▸ **Фрагмент текста**

------------------------------------

Дав газ и набрав скорость, Леваневский ввел самолет в левый вираж. Немного кружилась голова. Леваневский перекладывал МУ-1 влево и вправо, выполняя один вираж за другим. Я сидел на своем сиденье, держа руки на бортах и боясь своими ногами помешать свободному передвижению ножных педалей. Самолет резко вильнул вверх носом и, завалившись на левое крыло, нырнул куда-то вниз и назад. Получилось это так быстро и неожиданно, что и после, уже летая много раз, я помнил этот первый переворот через крыло. Это были красивые и чистые перевороты, какие только можно делать на такой неповоротливой машине (из-за тяжелых поплавков. - Ю. С.), как учебный МУ-1.

------------------------------------

▸ **Задание 1**
Из-за чего в отрывке о полете с Леваневским учебный МУ-1 назван неповоротливой машиной?
▸ **Задание 2**
Повторите дословно часть отрывка о полете с Леваневским, начиная со слов «Дав газ и набрав» и продолжая вплоть до слов «как учебный МУ-1.».
▸ **Задание 3**
Продолжите отрывок о полете с Леваневским на МУ-1, начав сразу после его последнего предложения.

▸ **Материал**

------------------------------------

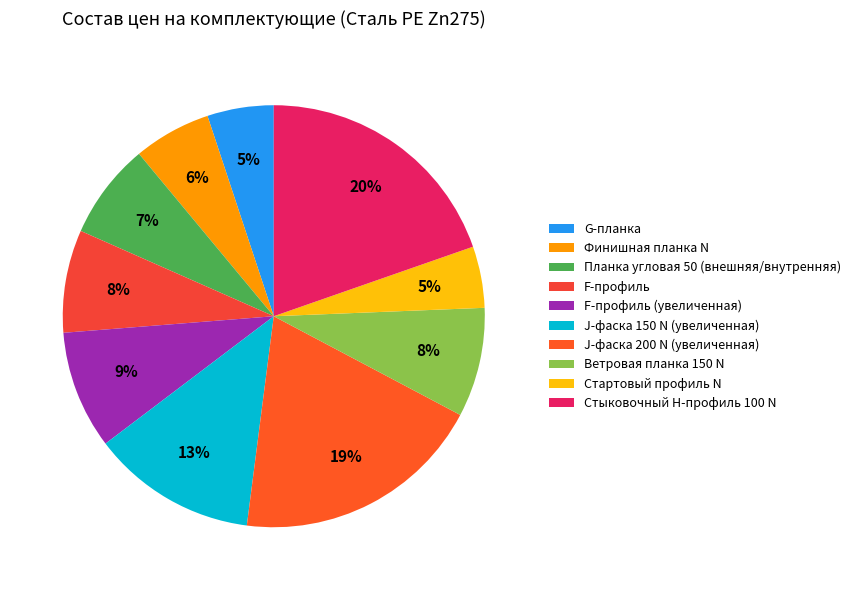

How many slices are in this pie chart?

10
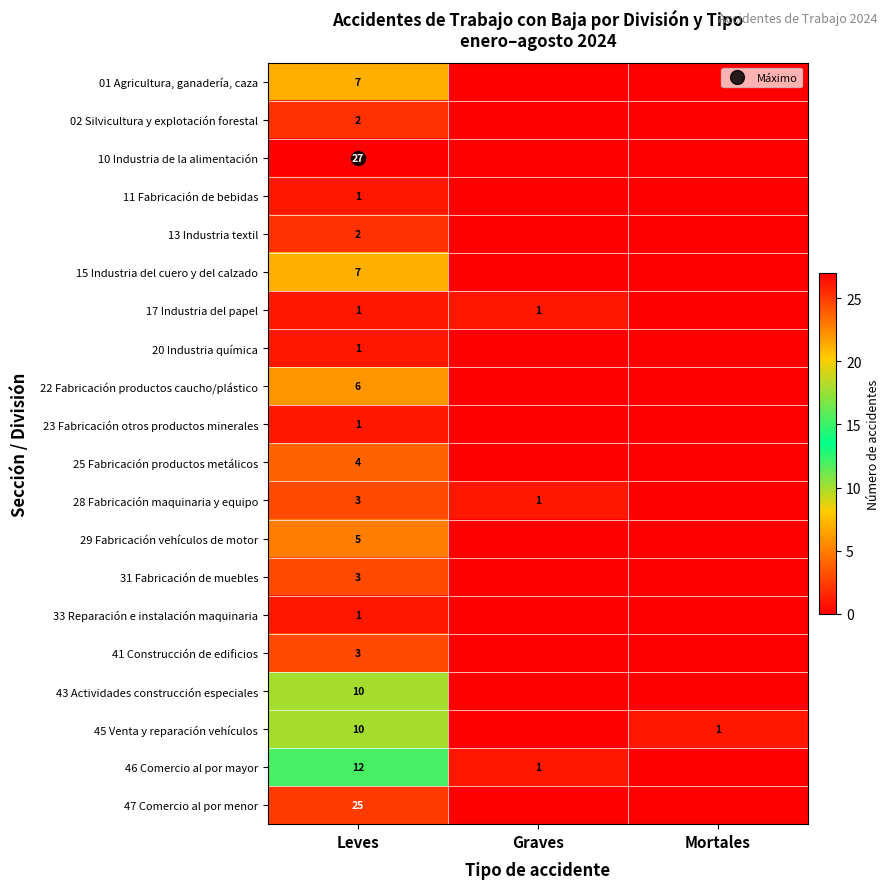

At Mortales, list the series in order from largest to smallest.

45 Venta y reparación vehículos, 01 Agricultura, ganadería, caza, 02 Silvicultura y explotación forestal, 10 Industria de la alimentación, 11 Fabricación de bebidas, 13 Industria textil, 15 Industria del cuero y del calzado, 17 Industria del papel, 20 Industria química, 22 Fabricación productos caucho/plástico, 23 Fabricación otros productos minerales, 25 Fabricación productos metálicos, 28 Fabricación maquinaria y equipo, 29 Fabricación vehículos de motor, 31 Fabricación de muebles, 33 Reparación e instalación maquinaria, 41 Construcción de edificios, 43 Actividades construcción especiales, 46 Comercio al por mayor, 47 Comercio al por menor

------------------------------------

▸ **Итоговый ответ 1**
Из-за тяжелых поплавков.

▸ **Итоговый ответ 2**
Дав газ и набрав скорость, Леваневский ввел самолет в левый вираж. Немного кружилась голова. Леваневский перекладывал МУ-1 влево и вправо, выполняя один вираж за другим. Я сидел на своем сиденье, держа руки на бортах и боясь своими ногами помешать свободному передвижению ножных педалей. Самолет резко вильнул вверх носом и, завалившись на левое крыло, нырнул куда-то вниз и назад. Получилось это так быстро и неожиданно, что и после, уже летая много раз, я помнил этот первый переворот через крыло. Это были красивые и чистые перевороты, какие только можно делать на такой неповоротливой машине (из-за тяжелых поплавков. - Ю. С.), как учебный МУ-1.

▸ **Итоговый ответ 3**
А Леваневский делал перевороты один за другим. У меня каждый раз захватывало дыхание и сердце замирало, когда самолет, будто на мгновение задумавшись, срывался в бездну в резком азартном перевороте через крыло. Было и страшно и весело, хотелось крикнуть "Довольно!" и хотелось еще ощущать это бешеное кувырканье. Высотомер уже показывал 900 метров, вдруг чирканье мотора прекратилось. Сразу наступила тишина, которая после гула мотора и свиста расчалок показалась такой полной.

- Пикнем! - крикнул, не оборачиваясь, Леваневский.

Самолет сразу потерял скорость и начал "валиться" вниз. Я глянул в зеркало: лицо Леваневского откровенно смеялось. "Что, испугался!" - как бы говорил Леваневский. Я покрутил отрицательно головой и тоже улыбнулся. Ощущение страха скоро прошло. Самолет снова пошел на высоту. Я глянул на высотомер - стрелка показывала 2000 метров. Леваневский снова сбавил обороты мотора и затем крикнул мне:

- Ну, а теперь поштопорим!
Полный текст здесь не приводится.